LONDON (AP) — Inflation across the 19-country eurozone was revised down for July, official figures showed Monday, bolstering expectations that the European Central Bank will provide another shot of stimulus to the single currency bloc next month.
Eurostat said consumer prices across the eurozone were up 1% in the year to July, its lowest level since mid-2016, from the previous month’s 1.3%. July’s rate was revised down from the original estimate of 1.1% and means it’s further away from the ECB’s goal of just below 2%.
The core rate, which strips out the volatile items of energy, food, alcohol and tobacco, was even lower at 0.9% though unrevised from the original estimate. That highlights the fact that underlying price pressures, from wages from example, remain subdued.
With eurozone growth faltering particularly in Germany where the economy actually contracted in the second quarter of the year, there are growing expectations that the bank will announce another package of monetary stimulus measures including a possible rate cut and bond purchases at its Sept. 12 meeting.
“With inflation stuck well below target, today’s data further supports our forecast of a stimulus package at the ECB’s September meeting,” said Rosie Colthorpe, European economist at Oxford Economics.

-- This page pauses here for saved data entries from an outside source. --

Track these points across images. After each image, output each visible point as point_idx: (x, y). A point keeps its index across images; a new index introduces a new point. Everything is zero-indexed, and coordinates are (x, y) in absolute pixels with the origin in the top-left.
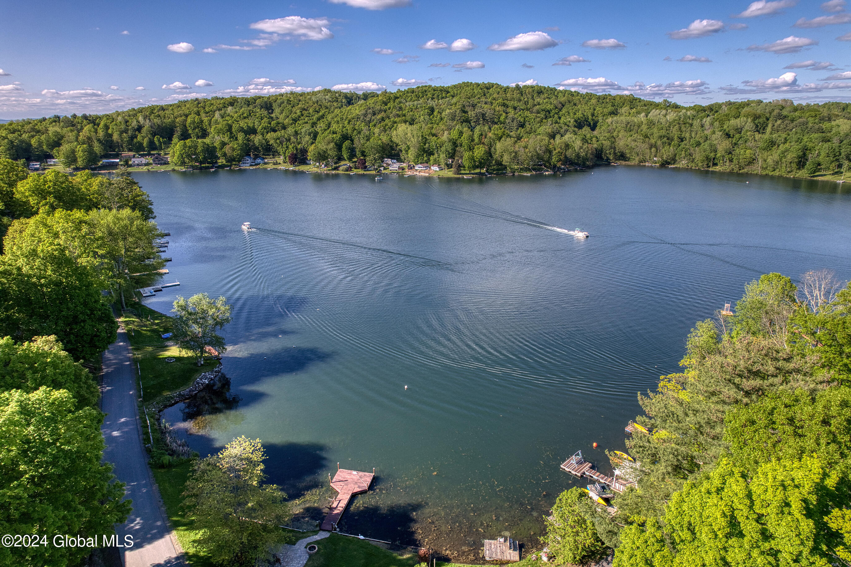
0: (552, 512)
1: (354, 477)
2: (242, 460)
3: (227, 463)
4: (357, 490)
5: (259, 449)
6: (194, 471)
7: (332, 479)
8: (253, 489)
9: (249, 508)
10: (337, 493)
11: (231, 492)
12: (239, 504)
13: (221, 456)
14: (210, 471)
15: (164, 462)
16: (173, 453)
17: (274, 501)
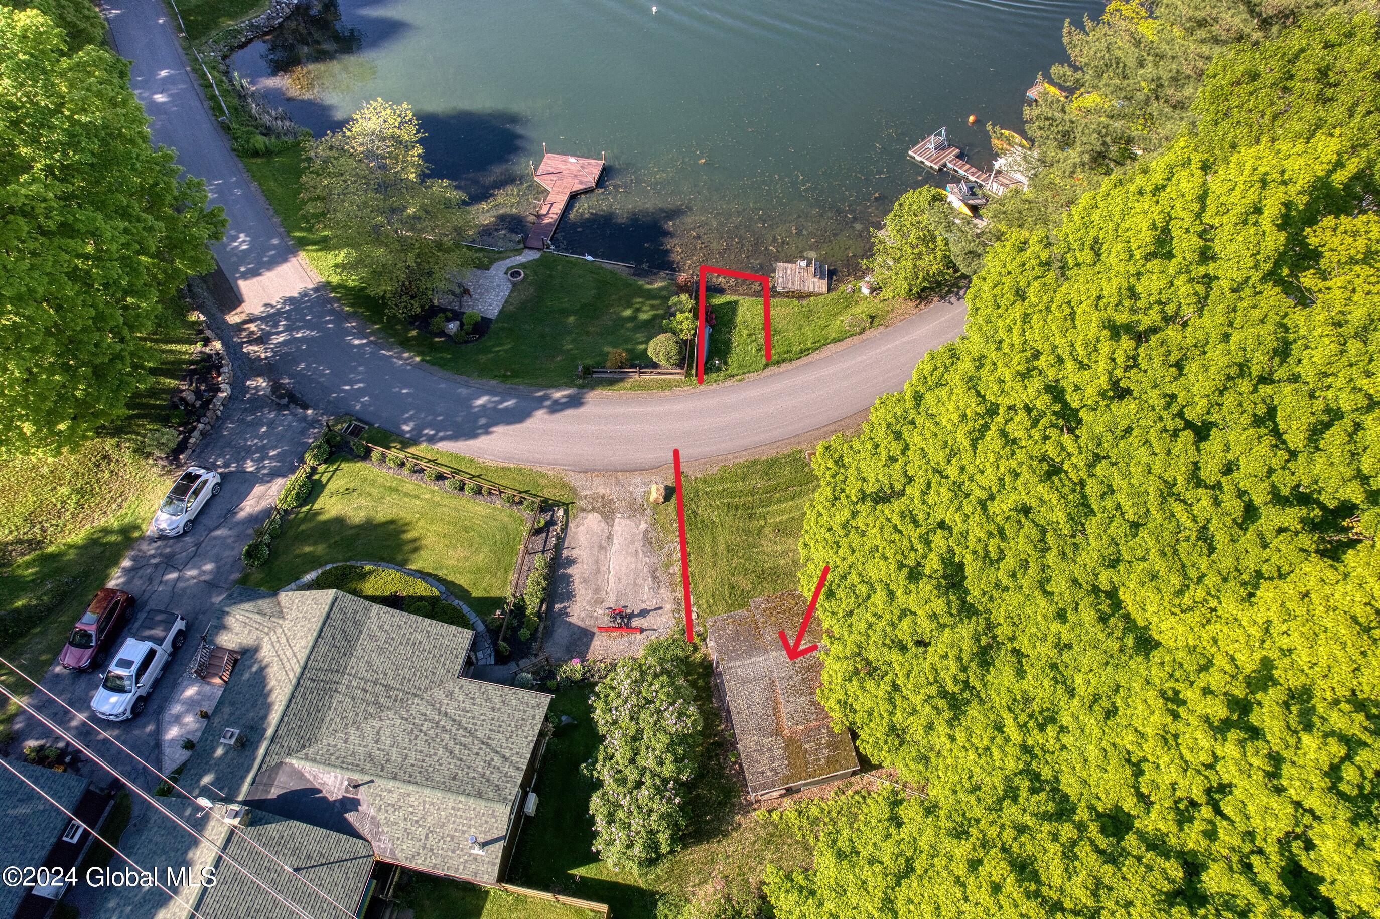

Analysts say the ECB could cut its deposit rate on money left overnight at the ECB by commercial banks from minus 0.4% to minus 0.5%. The unusual negative rate is in effect a penalty aimed at pushing banks to lend excess cash rather than letting it pile up at the ECB.
ECB President Mario Draghi has also said the bank has asked staff to study a possible re-start to the bond-buying stimulus program, which pumps newly created money into the financial system. It was only last December that the ECB halted its nearly four-year bond-buying program, which pumped 2.6 trillion euros ($2.9 trillion) into the eurozone economy in an attempt to revive the economy and get inflation up toward the bank’s goal.
The anticipated stimulus package would cap a momentous period at the helm for Draghi, who is due to be replaced by Christine Lagarde, the former head of the International Monetary Fund, this fall.